Donors pledge over $600m for South Sudan

Amount pledged at conference in Norway still short of the $1.8bn the UN says South Sudan needs to avoid famine.

International donors have promised more than $600m in aid to South Sudan at a conference in the Norwegian capital, Oslo.

The meeting on Tuesday is aimed at averting a famine threatening four million people in the world’s youngest country.

“This figure represents just about a doubling of the available funds for the humanitarian crisis in South Sudan,” said Norway’s Foreign Minister Boerge Brende at the close of the conference on Tuesday.

The amount is in addition to the more than $500m already pledged by donors, but the combined amount still remains short of the $1.8bn the UN says the country needs to avoid famine, the AFP news agency reported.

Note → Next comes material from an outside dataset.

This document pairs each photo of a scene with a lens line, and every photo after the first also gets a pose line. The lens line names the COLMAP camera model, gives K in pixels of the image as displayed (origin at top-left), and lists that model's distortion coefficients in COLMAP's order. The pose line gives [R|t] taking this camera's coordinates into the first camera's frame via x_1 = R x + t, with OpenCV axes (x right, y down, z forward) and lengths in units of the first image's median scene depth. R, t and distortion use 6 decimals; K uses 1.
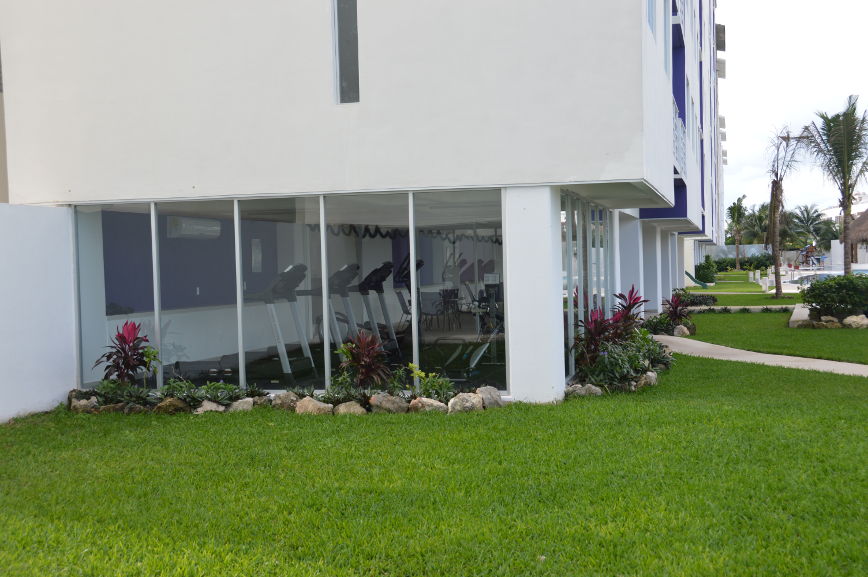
lens RADIAL K [[1147.7, 0, 434.0], [0, 1147.7, 288.5], [0, 0, 1]] dist [-0.002512, 0.998826]
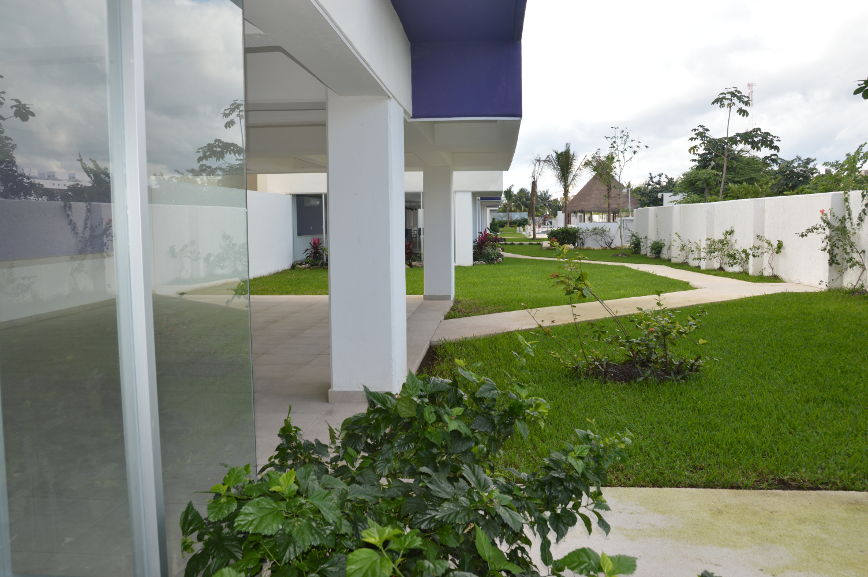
lens RADIAL K [[779.8, 0, 434.0], [0, 779.8, 288.5], [0, 0, 1]] dist [-0.004405, -0.000780]
pose [[0.984851, 0.003003, 0.173374, -0.103975], [-0.013968, 0.997975, 0.062057, 0.010462], [-0.172837, -0.063538, 0.982899, -0.295634]]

The meeting of donors follows months of conflict between rebels and government forces, in which UN bases have come under attack.

“It’s astonishing how much damage has been done: cities destroyed, lives shattered, empty markets, traders are now gone, kids left alone,” UN humanitarian coordinator in South Sudan, Toby Lanzer, said.

Cholera outbreak

According to the UN, around seven million South Sudanese may eventually need humanitarian aid.

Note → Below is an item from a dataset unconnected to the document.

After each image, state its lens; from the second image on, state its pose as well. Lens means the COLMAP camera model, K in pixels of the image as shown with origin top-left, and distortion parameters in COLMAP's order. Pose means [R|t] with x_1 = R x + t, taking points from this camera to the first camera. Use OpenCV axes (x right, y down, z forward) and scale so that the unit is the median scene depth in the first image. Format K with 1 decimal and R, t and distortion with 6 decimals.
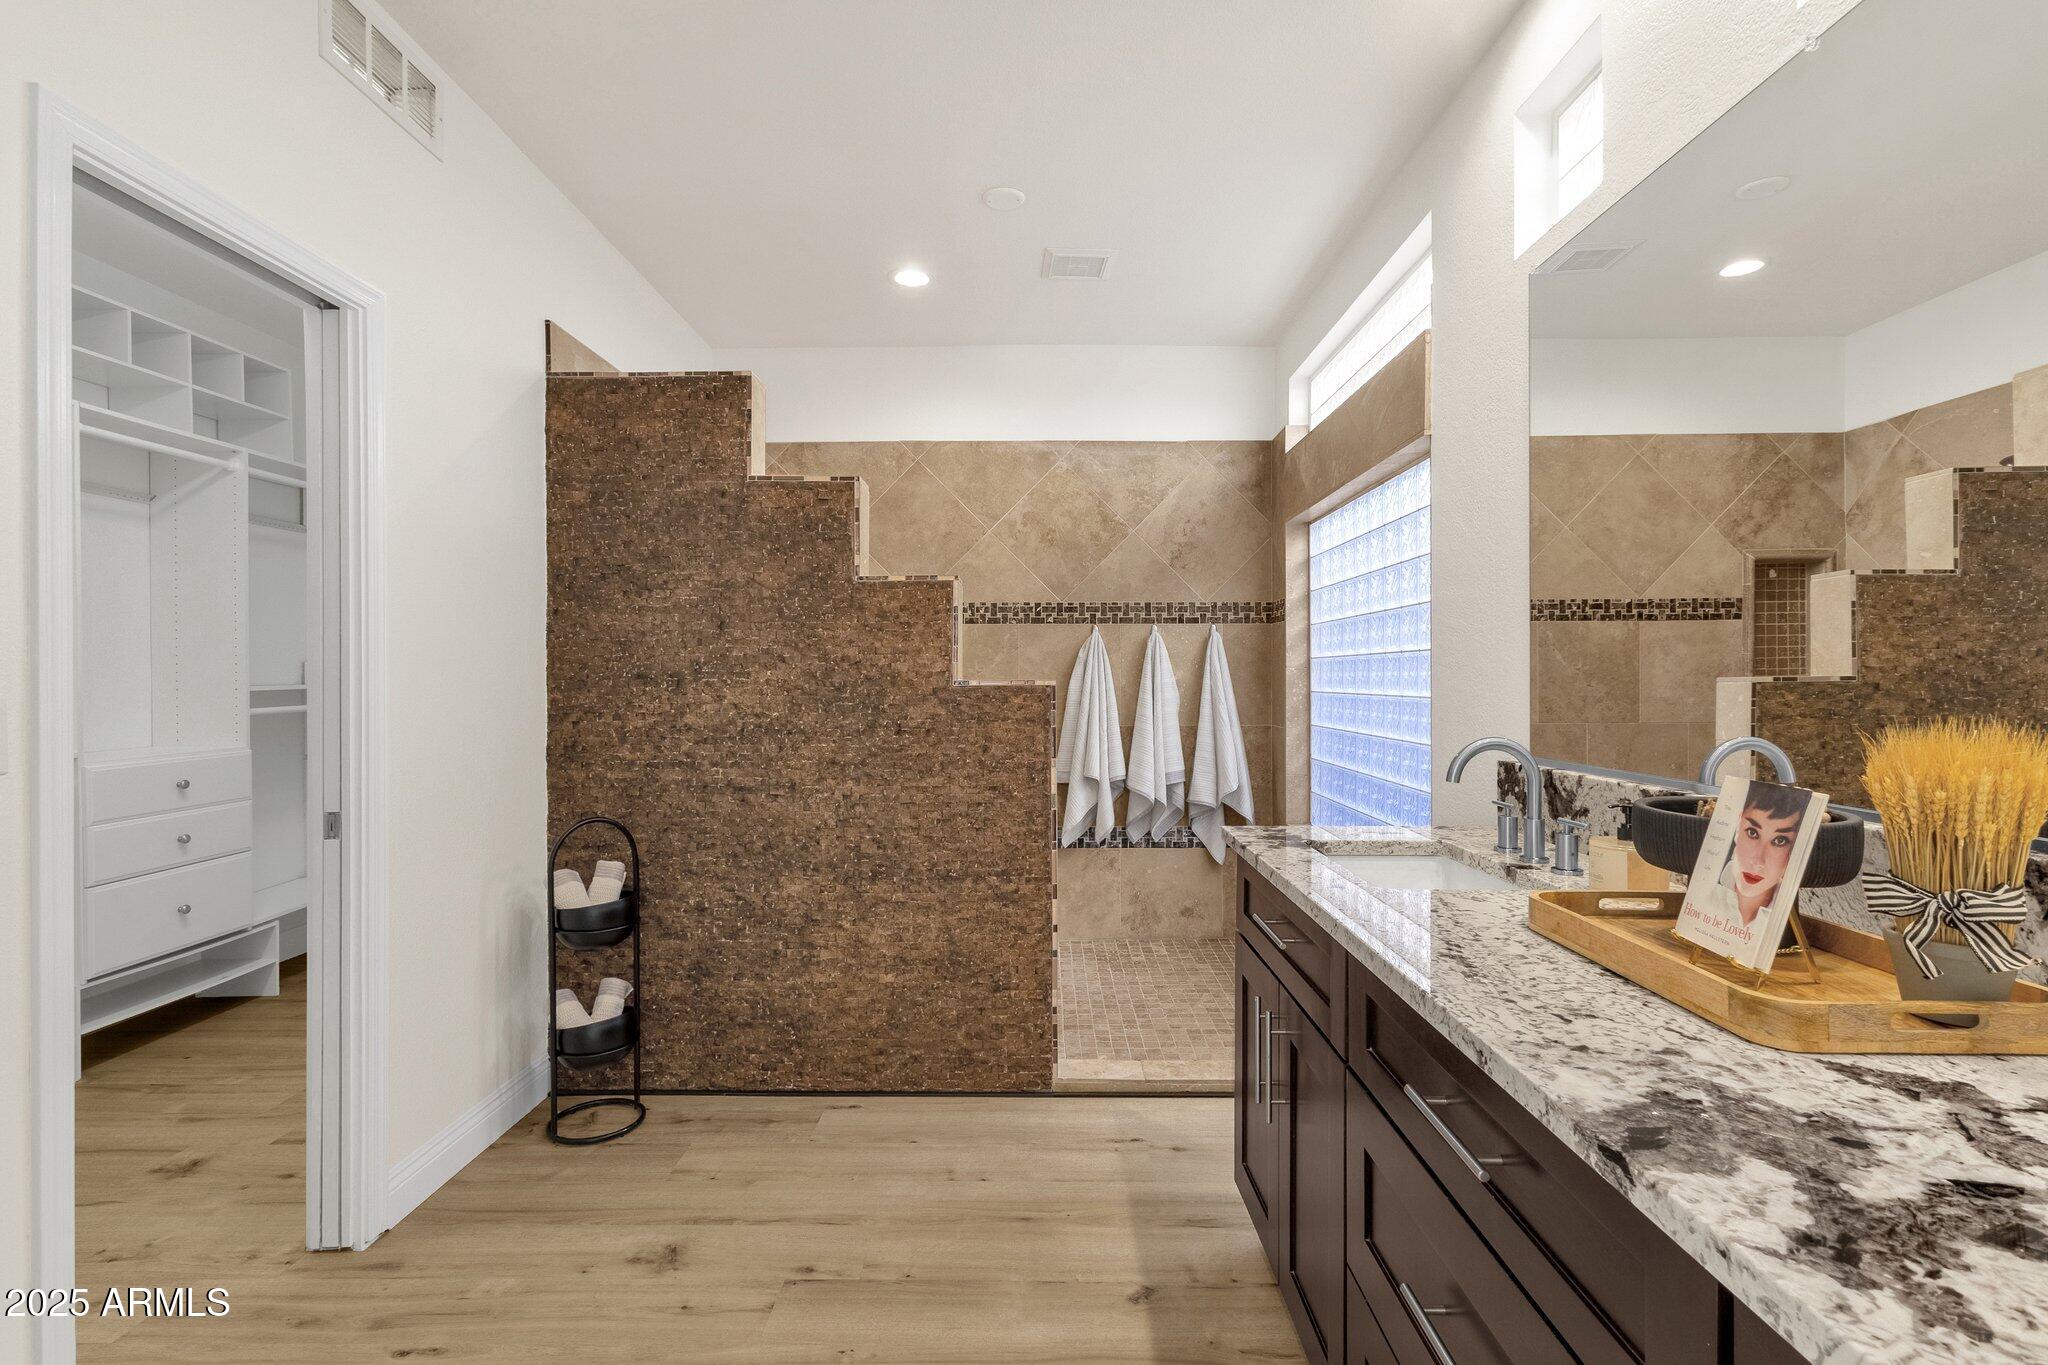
lens RADIAL K [[945.5, 0, 1025.2], [0, 945.5, 681.7], [0, 0, 1]] dist [0.010592, 0.000275]
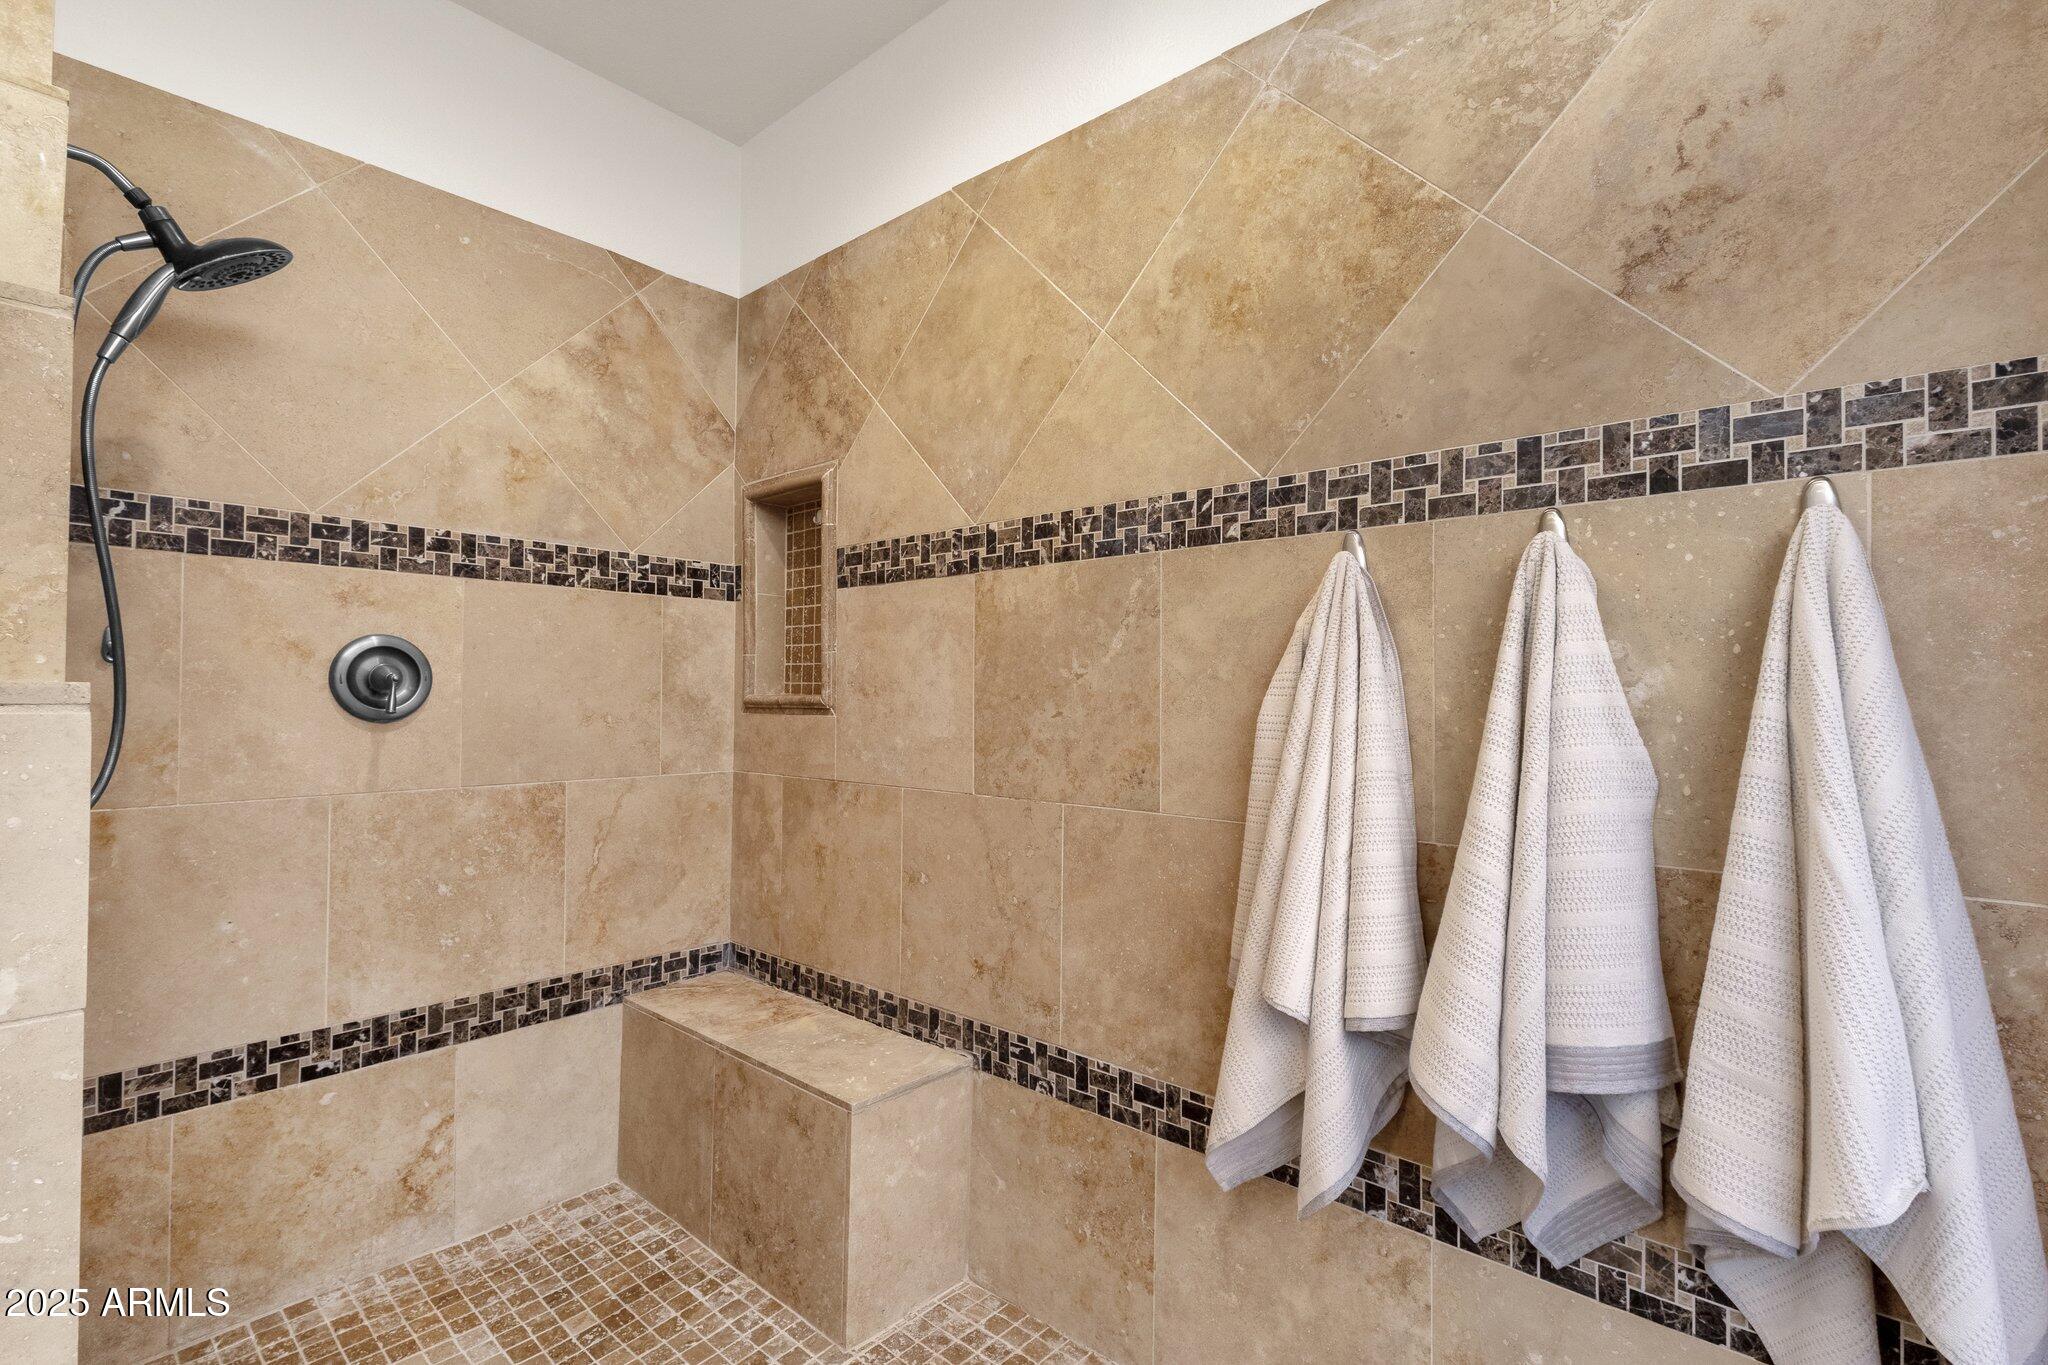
lens RADIAL K [[945.5, 0, 1019.0], [0, 945.5, 679.2], [0, 0, 1]] dist [0.010592, 0.000275]
pose [[0.757219, -0.004461, -0.653146, 0.202497], [-0.005591, 0.999896, -0.013312, -0.002994], [0.653137, 0.013731, 0.757115, 0.669470]]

At least 50,000 children are at risk of dying from malnutrition, according to UNICEF and 740,000 children under the age of five are at severe risk of “food insecurity”.

The organisation warned that many in the country had already resorted to eating wild food such as plant bulbs and grass to avoid starvation.

Al Jazeera’s Malcolm Webb, reporting from Malakal in South Sudan, said that while many people were safe inside UN camps, thousands more were in refugee camps in areas difficult to access, not controlled by the UN.

The situation is likely to worsen with the arrival of the rainy season, which will render existing roads and landing strips harder to use, complicating the distribution of aid.

Warnings about famine in South Sudan come as the World Health Organisation (WHO) said that at least nine people had died in a cholera outbreak in the country.

The organisation said there were 138 cases in and around the capital, Juba. The disease can kill in days if not treated fast enough.